LES RACINES INSTITUTIONNELLES DE LA RIGIDITÉ EUROPÉENNE

Disons-le par souci d’honnêteté : cet accord n’est pas un drame pour les Européens et on peut tout-à-fait le considérer comme un juste équilibre pour les deux parties. C’est le précédent accord qui était clairement déséquilibré et logiquement inacceptable pour les Britanniques. Mais alors pourquoi avoir tant tardé à le renégocier ? N’aurait-il pas été préférable d’accepter quelques concessions mineures en février pour tenter de le faire passer alors qu’une Theresa May plus conciliante était au pouvoir ?

La position intransigeante des Européens s’est finalement avérée contre-productive. Mais ce constat soulève des questions plus fondamentales. La rigidité diplomatique de l’UE est-elle le produit d’une stratégie maladroite ou d’une faiblesse structurelle ? On remarquera que cette rigidité à transiger, à faire des concessions au moment opportun, n’est pas le propre des négociations sur le Brexit. Lors de la crise grecque, c’est une même position intransigeante qui avait été adoptée par les autorités européenne face à Alexis Tsipras. Jean-Claude Juncker avait même pu affirmer à cette occasion, dans une interview au Figaro, qu’il « ne peut pas y avoir de choix démocratique contre les traités européens ». Cette posture inflexible avait finalement permis d’obtenir une reddition sans concession de la Grèce qui ne pouvait envisager une sortie effective de l’euro. Dans le cas du Brexit, la position européenne s’est pour heurtée au « mur Johnson », lequel envisageait parfaitement une sortie sans accord.
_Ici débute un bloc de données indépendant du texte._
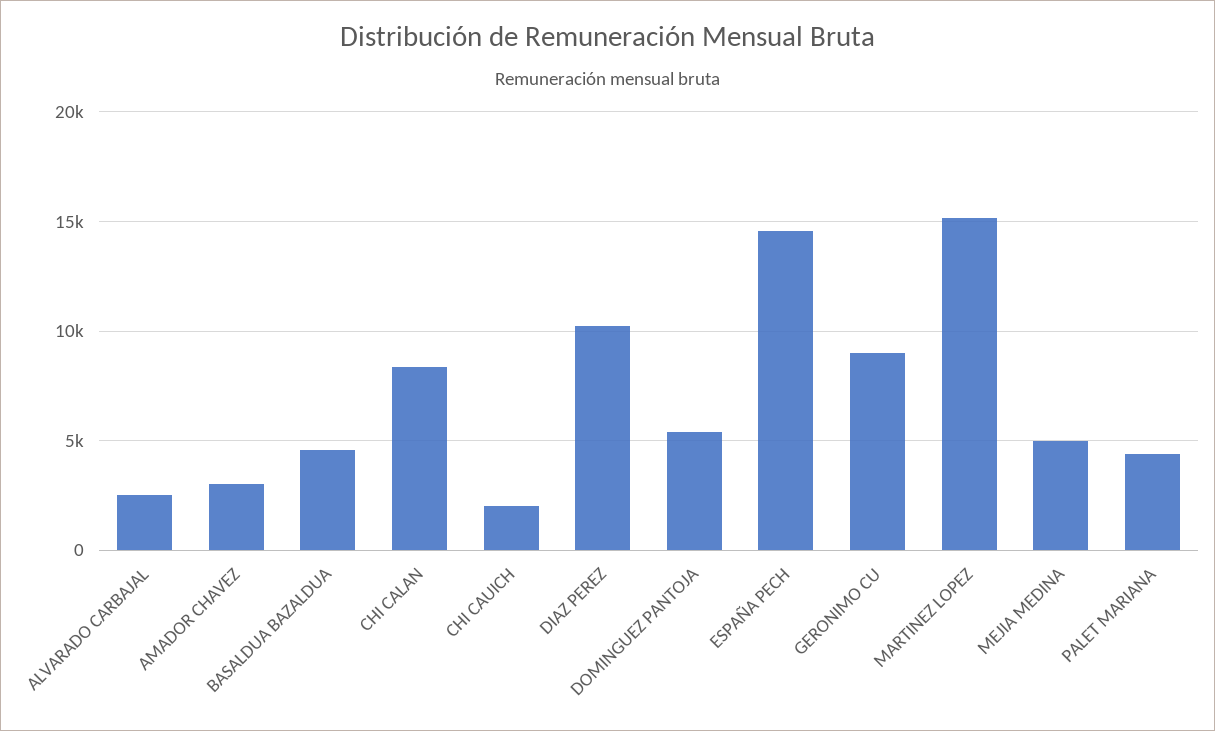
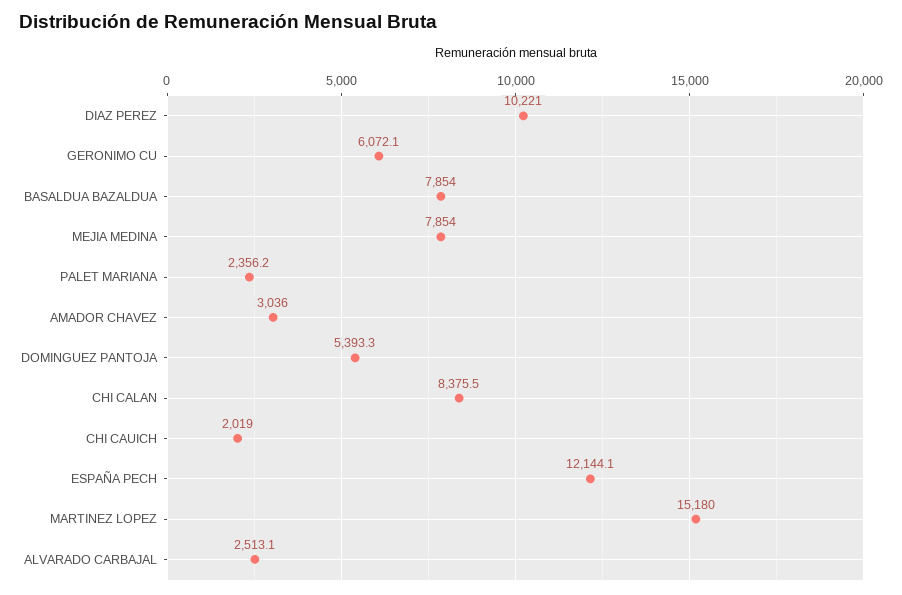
  {
    "ALVARADO CARBAJAL": 2513.1,
    "AMADOR CHAVEZ": 3036,
-   "BASALDUA BAZALDUA": 4500,
+   "BASALDUA BAZALDUA": 7854,
    "CHI CALAN": 8375.5,
    "CHI CAUICH": 2019,
    "DIAZ PEREZ": 10221,
    "DOMINGUEZ PANTOJA": 5393.3,
-   "ESPAÑA PECH": 14500,
+   "ESPAÑA PECH": 12144.1,
-   "GERONIMO CU": 9000,
+   "GERONIMO CU": 6072.1,
    "MARTINEZ LOPEZ": 15180,
-   "MEJIA MEDINA": 5000,
+   "MEJIA MEDINA": 7854,
-   "PALET MARIANA": 4500
+   "PALET MARIANA": 2356.2
  }

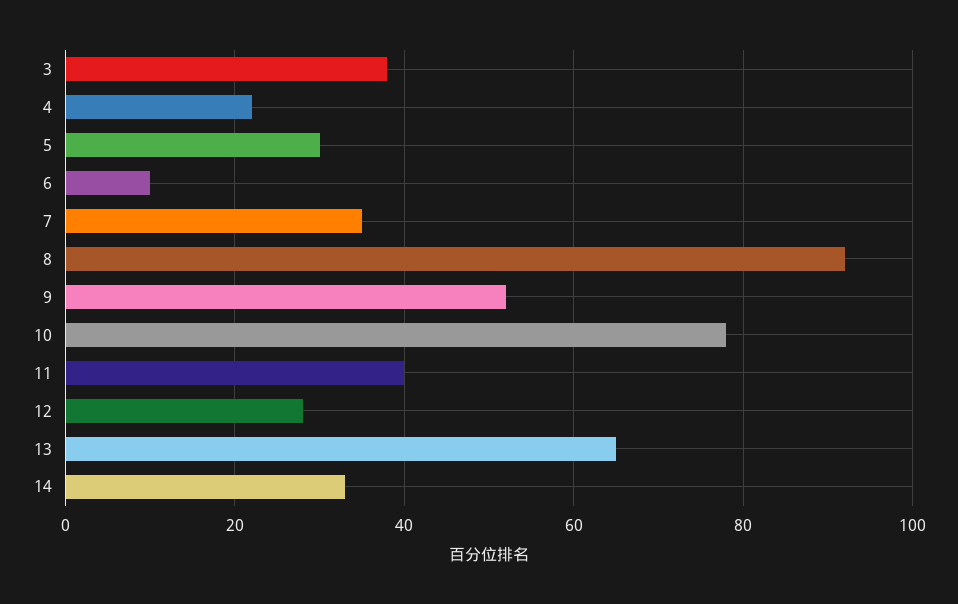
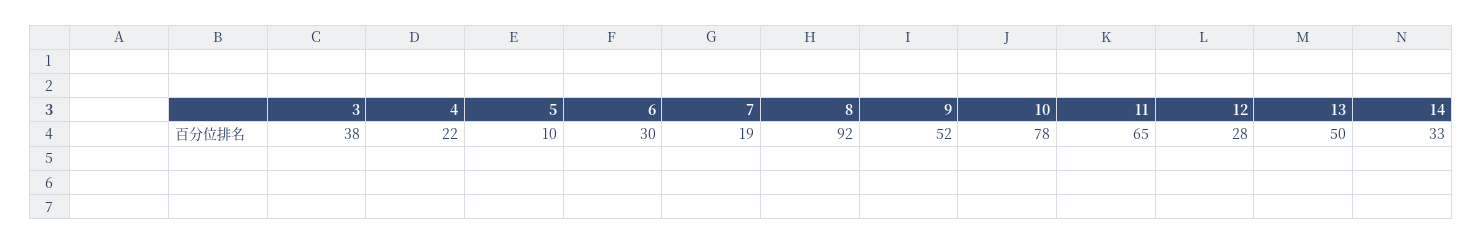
  {
    "3": 38,
    "4": 22,
-   "5": 30,
+   "5": 10,
-   "6": 10,
+   "6": 30,
-   "7": 35,
+   "7": 19,
    "8": 92,
    "9": 52,
    "10": 78,
-   "11": 40,
+   "11": 65,
    "12": 28,
-   "13": 65,
+   "13": 50,
    "14": 33
  }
Cette insistance démesurée pour le respect des règles tient largement à la nature de l’UE. Cette dernière est une institution juridique fondée sur le droit et les règles. Ses dirigeants ne sont pas des responsables politiques mais des personnels administratifs. Ils n’incarnent pas un projet collectif débattu démocratiquement, mais une entité désincarnée qui poursuit un processus d’unification économique et réglementaire. Ainsi, telle qu’elle fonctionne, l’Union européenne se donne pour tâche d’organiser la conformité de ses États membres aux principes généraux énoncés dans les traités. Or, faire de la politique ou de la diplomatie, c’est trouver les moyens, non de se conformer à un processus défini à l’avance, mais de faire bouger des lignes pour agir consciemment sur le monde dans le sens de ses intérêts. Pour faire cela, il faut deux choses qui manquent cruellement à l’UE. D’une part, il faut un véritable projet politique qui ne se limite pas à organiser le Marché unique et l’austérité budgétaire, et qui définisse précisément les intérêts qu’on souhaite défendre ; d’autre part, il faut une autorité qui dispose d’une légitimité démocratique reconnue et qui incarne ce projet.

Ce que nous enseigne le Brexit, c’est que la rigidité européenne n’est pas conjoncturelle mais structurelle. L’UE n’est pas armée pour s’imposer diplomatiquement dans les affaires du monde ou pour défendre ses intérêts, fussent-ils économiques. Son relatif silence dans la guerre commerciale qui oppose les États-Unis et la Chine est à ce titre très éloquent. À l’heure où Emmanuel Macron milite ouvertement pour une « souveraineté européenne » et pour la constitution à terme d’une armée commune, il serait temps de s’interroger sur l’usage qui pourrait être fait de cette armée et de cette souveraineté par une entité qui n’est pas conçue pour être politique ou diplomatique.